The Need for Outspoken Outrage and Disgust

The Need for Outspoken Outrage and Disgust

A few people I’ve been close to have been very critical by nature, easily outraged and disgusted by the actions and character of those around them. It was this that caused one of them to leave Facebook recently. He couldn’t see the point in engaging in something that was bringing forth so much bile. However, none of the people I’ve known have been as vociferously outspoken as Wittgenstein was personally or Nietzsche in writing. All of this raises two interesting questions. First, is there something of greater value in being more sensitive to opportunities of indignation, as opposed to being “easy going” in the oblivious sense? Second, if there is greater value in it, does that mean that one should be more willing to express it? Should you merely feel indignant or should you readily express indignation?

The value of being sensitive to the outrageous and disgusting can be assessed along two lines—the value to oneself and to others. Presumably, if you are more sensitive to the follies and evils of others, then you will regularly be swimming in unpleasant emotions. You might either flourish in such waters or find them drowning your happiness, depending on your nature. Thus, such sensitivity could be seen as valuable or disvaluable.

Perhaps something that would cut across those possibilities would be recognizing that there is something more authentic in seeing bullshit as bullshit, regardless of its effects on your happiness. This is in the sense that a depressed person may take a sort of pride in the fact that she is depressed—not from lack of serotonin but—because she sees things for how they are: in order to be happy and optimistic, you’ve got to engage in some self-deception.

Further, if you are accurately identifying the outrageous and disgusting, then you are presumably going to avoid having anything serious to do with those people and things. And that may very well be of value, particularly in contrast to allowing oneself to be subtly and perniciously influenced as a result of blindness. I am reminded here of my friend who left Facebook.

This raises the question, of course, about the accuracy of those who are so easily outraged. Those who are sensitive to the outrageous and disgusting claim simply to see it, as anyone would claim to see that there is a dog and not a cat before her. But I doubt it’s that simple. However, as important as it is, I’m going to leave behind the epistemic issues here.

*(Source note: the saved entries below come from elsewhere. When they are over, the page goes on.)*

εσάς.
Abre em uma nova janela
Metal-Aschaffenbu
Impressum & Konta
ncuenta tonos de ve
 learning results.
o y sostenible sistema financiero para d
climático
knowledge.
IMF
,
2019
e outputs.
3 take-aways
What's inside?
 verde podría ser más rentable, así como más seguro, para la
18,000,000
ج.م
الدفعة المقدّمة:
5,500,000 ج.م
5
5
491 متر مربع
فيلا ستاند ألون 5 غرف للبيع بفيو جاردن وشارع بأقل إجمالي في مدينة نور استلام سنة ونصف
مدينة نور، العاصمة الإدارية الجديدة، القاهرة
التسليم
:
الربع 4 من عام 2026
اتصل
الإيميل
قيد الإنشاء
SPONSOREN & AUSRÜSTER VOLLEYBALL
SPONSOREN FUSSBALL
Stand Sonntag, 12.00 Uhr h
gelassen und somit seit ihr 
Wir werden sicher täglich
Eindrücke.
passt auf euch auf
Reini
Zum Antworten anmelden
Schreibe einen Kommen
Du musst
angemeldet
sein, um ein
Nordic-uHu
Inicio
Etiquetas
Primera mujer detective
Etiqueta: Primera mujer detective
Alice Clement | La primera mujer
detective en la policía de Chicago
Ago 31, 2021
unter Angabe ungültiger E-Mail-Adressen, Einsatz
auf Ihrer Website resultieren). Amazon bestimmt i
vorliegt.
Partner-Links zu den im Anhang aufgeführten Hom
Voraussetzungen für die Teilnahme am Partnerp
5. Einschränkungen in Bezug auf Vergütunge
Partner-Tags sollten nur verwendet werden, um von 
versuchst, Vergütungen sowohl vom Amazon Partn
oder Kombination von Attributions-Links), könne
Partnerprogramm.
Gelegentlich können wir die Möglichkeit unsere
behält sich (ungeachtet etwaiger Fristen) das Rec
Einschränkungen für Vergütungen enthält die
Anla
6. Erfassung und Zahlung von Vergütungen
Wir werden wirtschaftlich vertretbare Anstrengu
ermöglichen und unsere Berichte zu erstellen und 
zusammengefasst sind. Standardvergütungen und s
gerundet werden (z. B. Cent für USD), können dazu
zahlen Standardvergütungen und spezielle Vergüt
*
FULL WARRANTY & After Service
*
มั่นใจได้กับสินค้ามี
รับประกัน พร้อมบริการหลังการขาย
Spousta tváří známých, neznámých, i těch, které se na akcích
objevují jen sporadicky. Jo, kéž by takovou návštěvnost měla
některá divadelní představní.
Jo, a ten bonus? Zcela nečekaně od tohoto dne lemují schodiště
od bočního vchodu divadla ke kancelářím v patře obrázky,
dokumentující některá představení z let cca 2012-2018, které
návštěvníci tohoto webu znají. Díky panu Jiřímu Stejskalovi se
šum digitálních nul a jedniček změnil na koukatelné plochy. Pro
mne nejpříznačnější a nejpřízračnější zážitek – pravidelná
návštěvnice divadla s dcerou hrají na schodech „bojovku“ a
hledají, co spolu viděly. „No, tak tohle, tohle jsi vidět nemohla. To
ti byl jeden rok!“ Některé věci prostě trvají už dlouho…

Assuming that it’s better to be sensitive to the outrageous, the disgusting, the bullshit, should you be outspoken about it? As an initial response, I’d say yes, if that which is outrageous is likely causing harm. The problem, of course, is trying to assess whether harm is resulting and to what extent. This problem is complicated, too, by the fact that people don’t always like someone who is outspoken, whether they’re the object of the outrage or not. One danger of being outspoken, aside from being seen as disturbing the peace, is that it may come across as being self-righteousness. Self-righteousness is, itself, something deserving outrage! And even when you’re vigilant about the self-righteousness, you run the risk of alienating yourself and burning bridges. Things that no one wants to do, especially when jobs are scarce and having as many friends as possible is somehow a virtue.

Part of the problem is that the harm that can come from remaining silent often isn’t in your face in the way it is when you let a child drown because you are late for a job interview. Moreover, there’s the level of uncertainty regarding the extent of the harm that may result if you don’t speak up. This isn’t always the case, of course. If a teenager is being bullied for being gay, and you walk past without speaking up, there’s some pretty clear harm that will result. But when someone says something bigoted on Facebook, you’re not as sure about the harm. So what to do? I say take the “risk,” just as you might “take the risk” of giving a dollar to a homeless person on the street, not knowing whether he’ll buy food or alcohol.

A further complication still is that there are instances of harm that are even more difficult to assess than the above example involving Facebook. I can easily imagine a reanimated Wittgenstein coming across a person listening to Lady Gaga and his flying into a rage. He might have a number of reasons, but one of them could be his perception that such “music” is harmful to culture. Such a judgment involves a difficult confluence of culture, taste, and purported moral harm. And it’s hard not to think that his reactions might simply be those of an older generation thinking that things were better before. Again, the epistemic issues come into play in a big way, as do ontological issues regarding the existence of value.

In the end, it seems to me that we often are poor at holding each other accountable, unless the transgression is huge, e.g., rape or murder. It’s easier to go through life not pissing anyone else off or making anyone else uncomfortable by expressing one’s disgust and outrage. And after a while of that being easier, I imagine it gets easier simply not to feel the disgust to begin with.

But some feelings ought to be felt. Some bridges ought to be burned. Let us try not to be complete assholes about it—unless, of course, it’s called for.

2 thoughts on “The Need for Outspoken Outrage and Disgust

  1. Outstanding! I feel complimented, even if you weren’t thinking of me in particular. This is first rate moral philosophy, psychology, and social philosophy. I’m glad that Jeremy told me about your blog.